Zoopla boss Alex Chesterman isn’t fazed by Agents’ Mutual launch
Agents’ Mutual doesn’t faze the property portal boss
Alex Chesterman isn’t worried by the upcoming launch of what could be Zoopla’s biggest challenge to date, Agents’ Mutual, a property site led by several major estate agents launching in January.
“The majority of estate agents are not participating in Agents’ Mutual,” he says. “So far [it has] had little or no impact on our business. Consumers have chosen how and where they want to search for property and that’s on the leading portals in the UK and that’s where they want to see properties advertised as well.”
Investors were less confident yesterday, as Zoopla’s shares slipped 9.7 per cent despite the group reporting its first set of full-year results since its float, showing a 24 per cent jump in revenue to £80.2m.
Part of the market’s concern comes from the names attached to Agents’ Mutual – Savills, Douglas & Gordon, Knight Frank, Chesterton Humberts, Glentree Estates and Strutt and Parker are some of the richest estate agents on the high street.

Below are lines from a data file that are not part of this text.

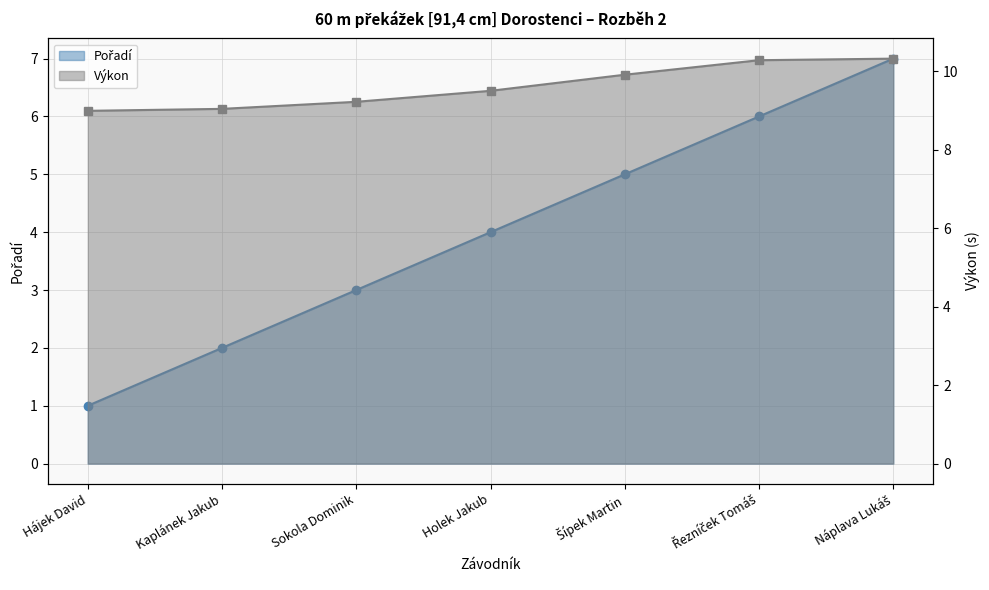

How many data points in Pořadí are less than 4?

3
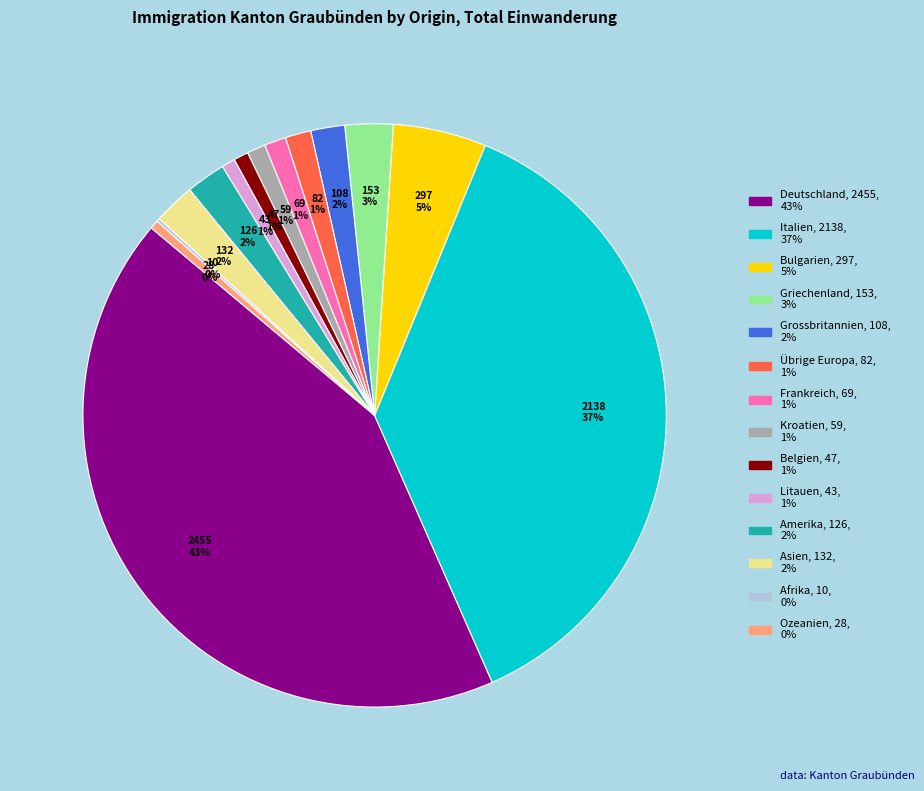

Which category has the biggest portion of the pie?

Deutschland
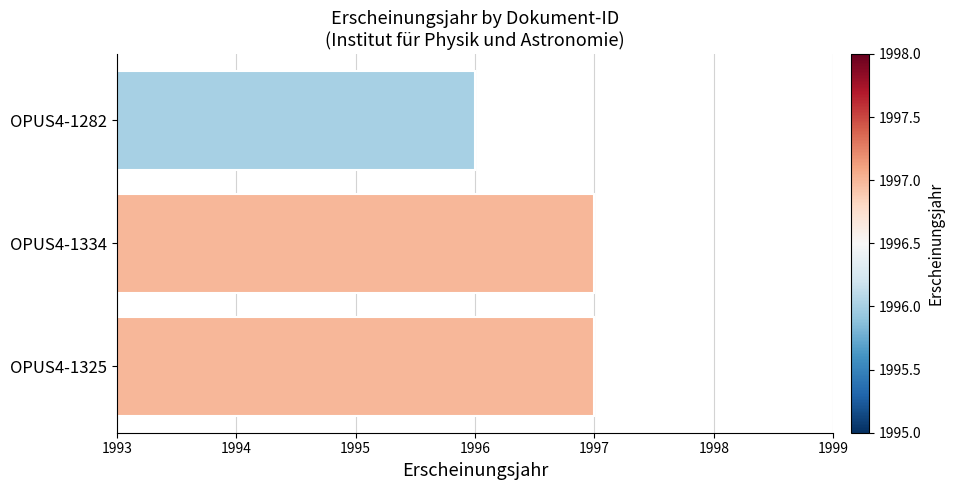

At which category does the chart reach its minimum across all series?

OPUS4-1282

Along with the allegedly uncompetitive terms and conditions that the site is imposing on agents that sign up, including a stipulation restricting them from listing properties on more than one other property portal website.
“I think it’s a problematic policy because it makes it harder for an agent that participates in it to be as competitive as those that don’t,” says Chesterman.
“They’ve explained their logic, as a way to differentiate in a market that’s very difficult to break into.”
Jefferies analyst Anthony Codling says the scale and maturity that Zoopla has achieved place it in a highly defensible position against upstart challengers such as Agents’ Mutual: “Zoopla knows a thing or two about portal competition and we believe that it is listening closely to its customers and working collaboratively with them to demonstrate that the UK portal market does not require a third, let alone a fourth, official to ensure fair play.”
In its results for the year to 30 September yesterday, which revealed a slight 1.3 per cent increase in profits to £28.6m, Zoopla said it expected “some short-term impact on our agency membership numbers [due to Agents’ Mutual], but we have seen numerous launches into our market before and taken effective action to compete with them.”
Recent data has shown house price growth is beginning to slow across the UK, as “cooling measures” introduced by the Bank of England earlier this year begin to kick in.
But Chesterman believes that the housing market will enter recovery after the general election next year as transaction volumes begin to increase, in turn buoying Zoopla.
“What you saw before 2008 was an average of around 1.2m transactions a year in England and Wales. That halved between 2009 and 2012. Now it’s grown steadily back to about 800,000. We think the long-term trend for transactions is upwards, maybe not towards the 1.2m level, but certainly to around 1m transactions a year,” he says.